En marge sans doute de cette actualité, et d'autres drames du monde, deux événements ont retenu mon attention les 18 et 19 juin.
Évoquons les ici, l'un après l'autre.
En lui-même, pour commencer, le lancement, expression significative, du parti villepinien ne bouleverse certes pas l'impression générale qu'on peut éprouver, face à ce faux personnage. Croisement hybride et cocasse de l'énarchie et du bonapartisme, il renouvelle à peine la trop longue série des pseudo-dissidents régulièrement apparus, depuis 40 ans, aux franges de l'appareil gaullien. Leur histoire imperturbablement anecdotique a commencé, en effet, dès le départ du fondateur de la Ve république. La tentative a toujours été recrachée depuis lors par le parti lui-même. Qui pense encore à Christian Fouchet candidat à la candidature en 1969 ? En son temps, l'estimable Michel Jobert en avait reçu sa part. Se souvient-on que le Chirac lui-même, que l'UDR avait cherché à exclure en 1974, n'avait pu faire l'objet de cette mesure : il n'avait jamais pris sa carte du mouvement. Il allait cependant en assumer la direction puis le transformer en un Rassemblement pour la république…
Ce qui devrait frapper dans le discours tenu le 19 juin cependant tient à la dérive ridiculement gauchisante du programme. Le bélître des cabinets ministériels se grime en racoleur bellâtre des électrices d'âge mûr, mais il ne veut pas du suffrage de Mme Bettancourt.
Retenons d'abord que l'ancien porte-parole du Chirakistan propose aujourd'hui d'abolir le fameux bouclier fiscal. Son propre et glorieux gouvernement l'avait pourtant institué par la loi de finances de 2006. Ce cautère technique sur une jambe de bois se voit rogné dans sa légitimité. On le conteste de jour en jour. Et, à vrai dire, personne ne manifeste l'envie de mourir pour son maintien symbolique. Il s'agit, d'ailleurs, d'un point de détail dans l'immense fresque destructrice de la propriété dessinée par la fiscalité française.
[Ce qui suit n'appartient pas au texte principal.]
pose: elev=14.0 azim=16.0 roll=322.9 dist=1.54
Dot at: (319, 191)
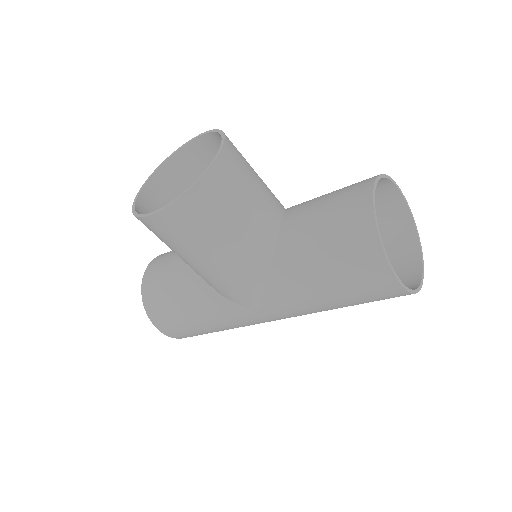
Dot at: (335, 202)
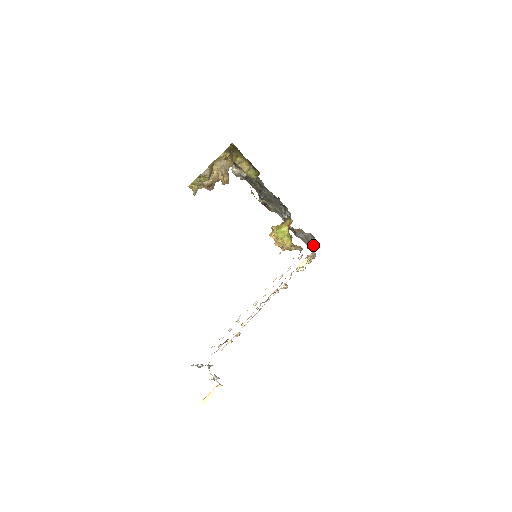
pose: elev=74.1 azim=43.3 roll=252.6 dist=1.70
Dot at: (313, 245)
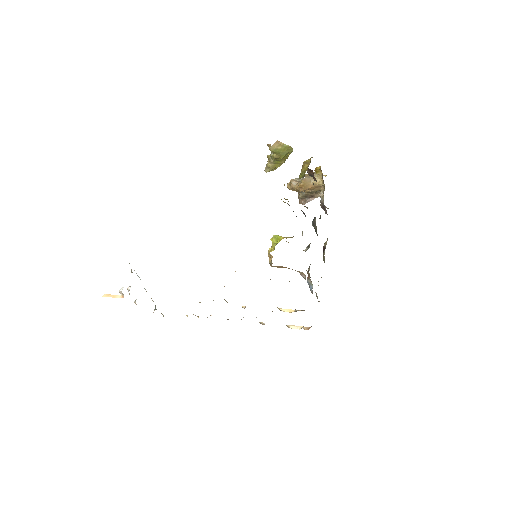
Dot at: occluded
La mise en place de la république collectiviste n'a pas attendu qu'il réinvente à son profit l'étiquette d'une prétendue "solidarité" dévoyée.
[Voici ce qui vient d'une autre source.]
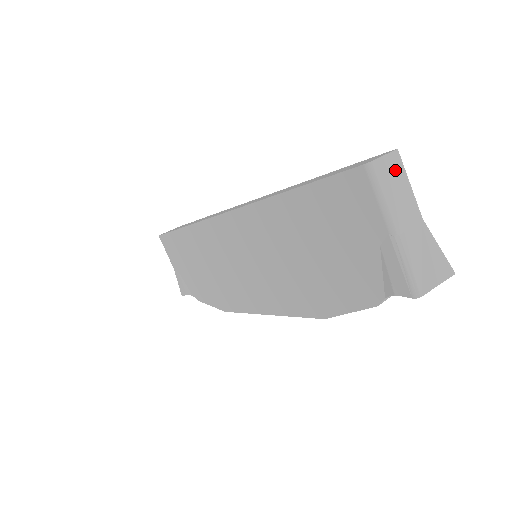
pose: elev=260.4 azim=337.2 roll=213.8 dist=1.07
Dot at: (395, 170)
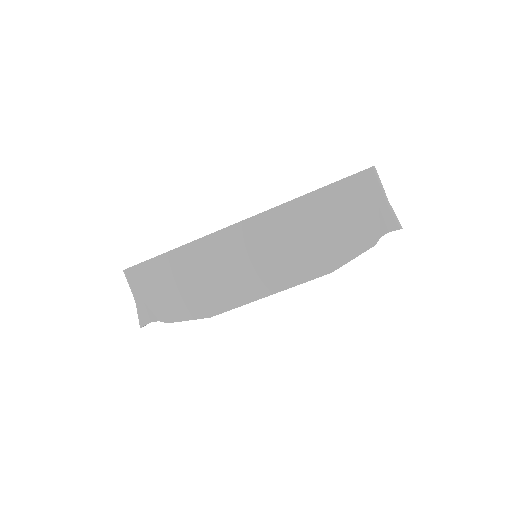
Dot at: occluded
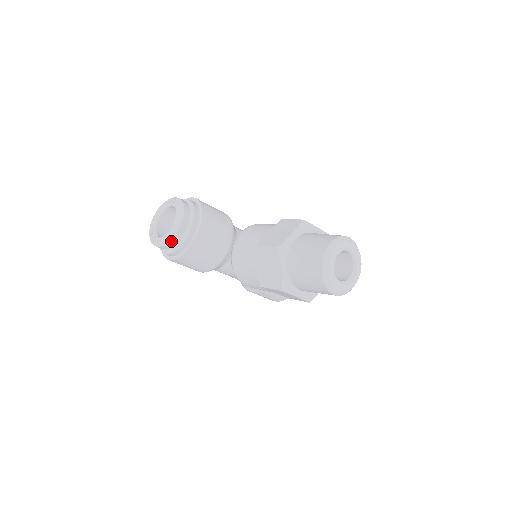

Car la mesure la plus absurde qu'il fait mine de préconiser, pour plaire à un peuple qu'il ne connaît guère, tendrait à rehausser encore en France l'impôt sur les successions.
Le mécanisme fondamental de la délocalisation financière et, plus encore, industrielle s'en verrait évidemment renforcé.
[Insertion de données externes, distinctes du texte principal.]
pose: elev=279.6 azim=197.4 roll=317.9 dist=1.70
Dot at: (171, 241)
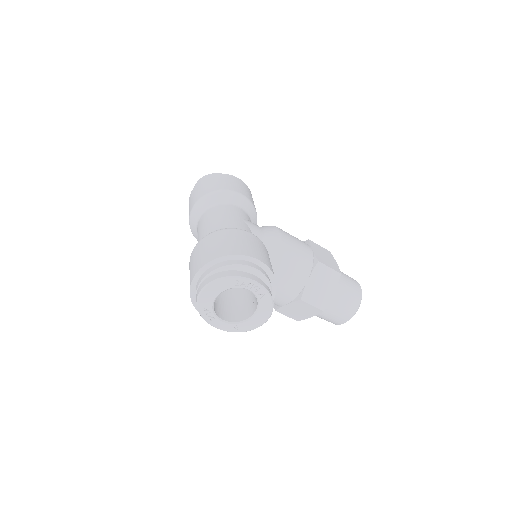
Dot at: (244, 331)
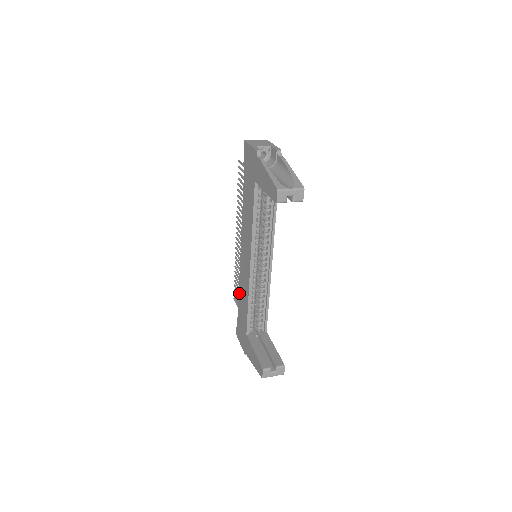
Mais je ne voudrais pas m'en tenir à cette seule critique. Conforme à l'air du temps, elle s'inscrirait dans une sorte de platitude matérialiste à courte vue. Elle laisserait alors de côté le vice essentiel de la pensée technocratique française. Or, celle-ci remonte loin dans le temps. La continuité intellectuelle de Saint-Simon a pris racine dès 1825. À partir de cette date, deux nuisances rivales se sont partagé l'influence dominante dans les milieux polytechniciens : l'école proprement dite fondée par Enfantin, d'une part, et le positivisme d'Auguste Comte d'autre part. Les adeptes de l'une comme de l'autre ont tout construit pour nier le rôle de l'individu, la propriété privée et le droit naturel. La fondation de l'ENA en 1945 n'a fait que cristalliser ces tendances. L'abolition de l'héritage se trouve inscrite dès 1848 dans le manifeste de Marx. Mais ce beau programme, auquel les pays hier communistes ont su renoncer, se verrait repris de la sorte, au taux de 75 %, par le villepinisme.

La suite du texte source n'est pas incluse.